G. B. : Cette question de la légitimité est très intéressante. D’abord, quand Theremin a inventé son instrument, les premières pièces qu’il a jouées avec étaient probablement, en effet, celles qu’il jouait au violoncelle. Le Cygne et une Étude de Scriabine, notamment. Puis, c’est Clara Rockmore, lituanienne d’origine et pionnière du thérémine dans les années 1930, qui lui a vraiment donné ses lettres de noblesse. À l’origine violoniste, elle avait rencontré Theremin à l’occasion de l’une de ses démonstrations. Elle s’est lancée dans l’instrument immédiatement, en tant que musicienne classique, avec beaucoup de rigueur. Elle a enrichi le répertoire du thérémine de beaucoup de transcription de pièces classiques. Aujourd’hui encore, quand on joue du thérémine sérieusement, c’est avant tout le répertoire classique que l’on essaye d’aborder.

C’est Clara Rockmore, lituanienne d’origine et pionnière du thérémine dans les années 1930, qui lui a vraiment donné ses lettres de noblesse.

Il y a cette tendance d’une quête de légitimité, pour le thérémine, qui est encore d’actualité, pour compenser son image de gadget musical que j’évoquais. Aujourd’hui, dans n’importe quel magasin de musique, le thérémine est catalogué comme synthétiseur, et peut être vendu aussi comme outil permettant de contrôler des synthétiseurs.
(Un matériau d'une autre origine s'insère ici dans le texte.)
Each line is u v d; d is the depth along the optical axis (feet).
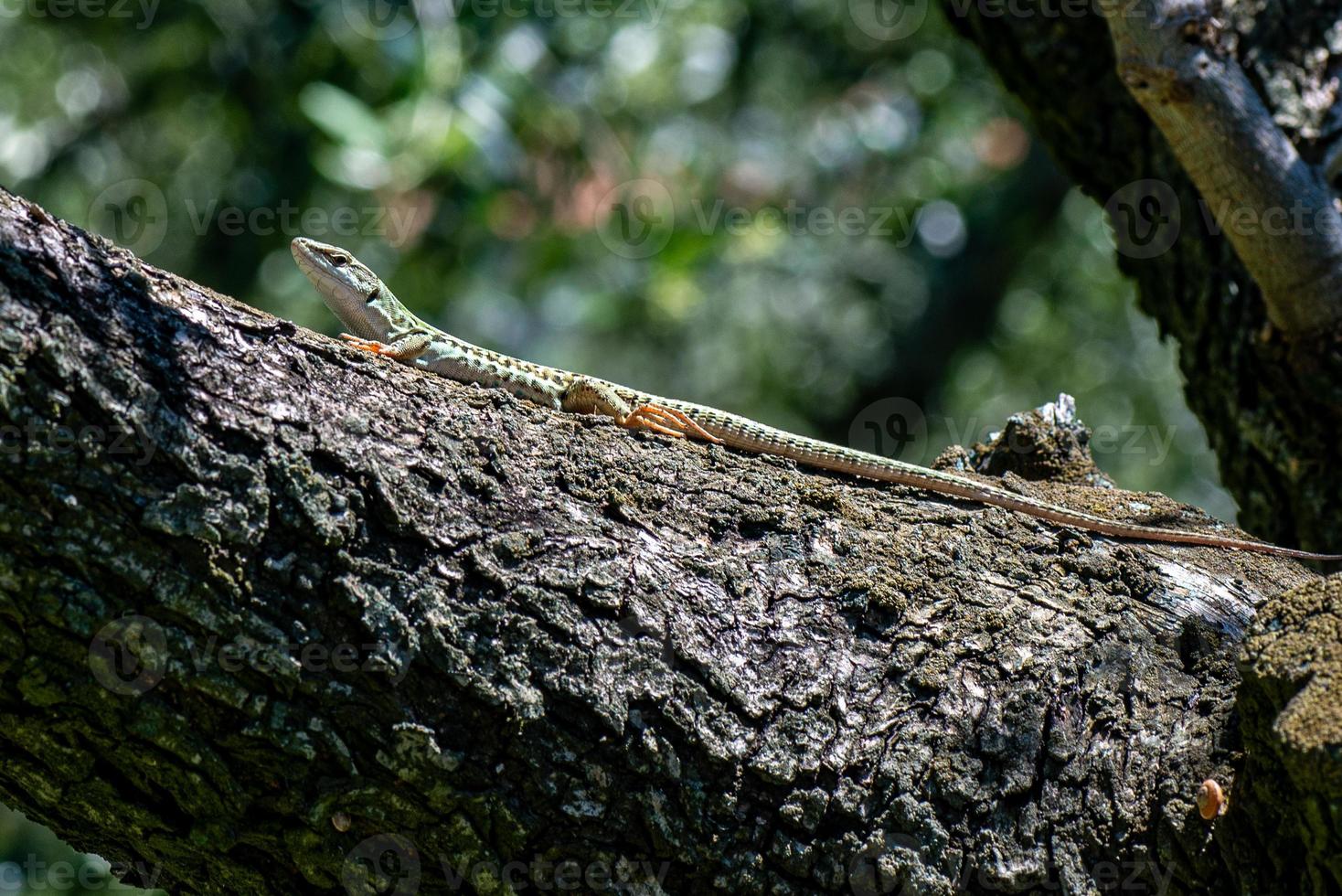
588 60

Mais tout le monde ne fait pas cela avec goût et talent, Coralie Ehinger est un peu une exception à ce titre, car elle mène vraiment une recherche extraordinaire. Mais lorsque le thérémine est utilisé comme effet sonore, pour faire du bruit, c’est un peu limité, et cela renforce son image de gadget. Dans la communauté du thérémine, on essaye de faire appel à des compositeurs contemporains pour développer le répertoire, on essaye de participer à des musiques de films. Le thérémine a sa place dans beaucoup de répertoires. J’aimerais moi-même m’évader un peu du répertoire classique et je m’investis en ce moment dans cette démarche.

 

Laurent de Wilde, pouvez-vous nous brosser un panorama des inventions autour du thérémine ? Car il y a plusieurs versions de l’instrument, au point que Theremin, je crois, organisait des soirées, lors desquelles il présentait ses inventions. Il y avait notamment le thérémine-violoncelle, le thérémine-clavier… Quelle est la différence ?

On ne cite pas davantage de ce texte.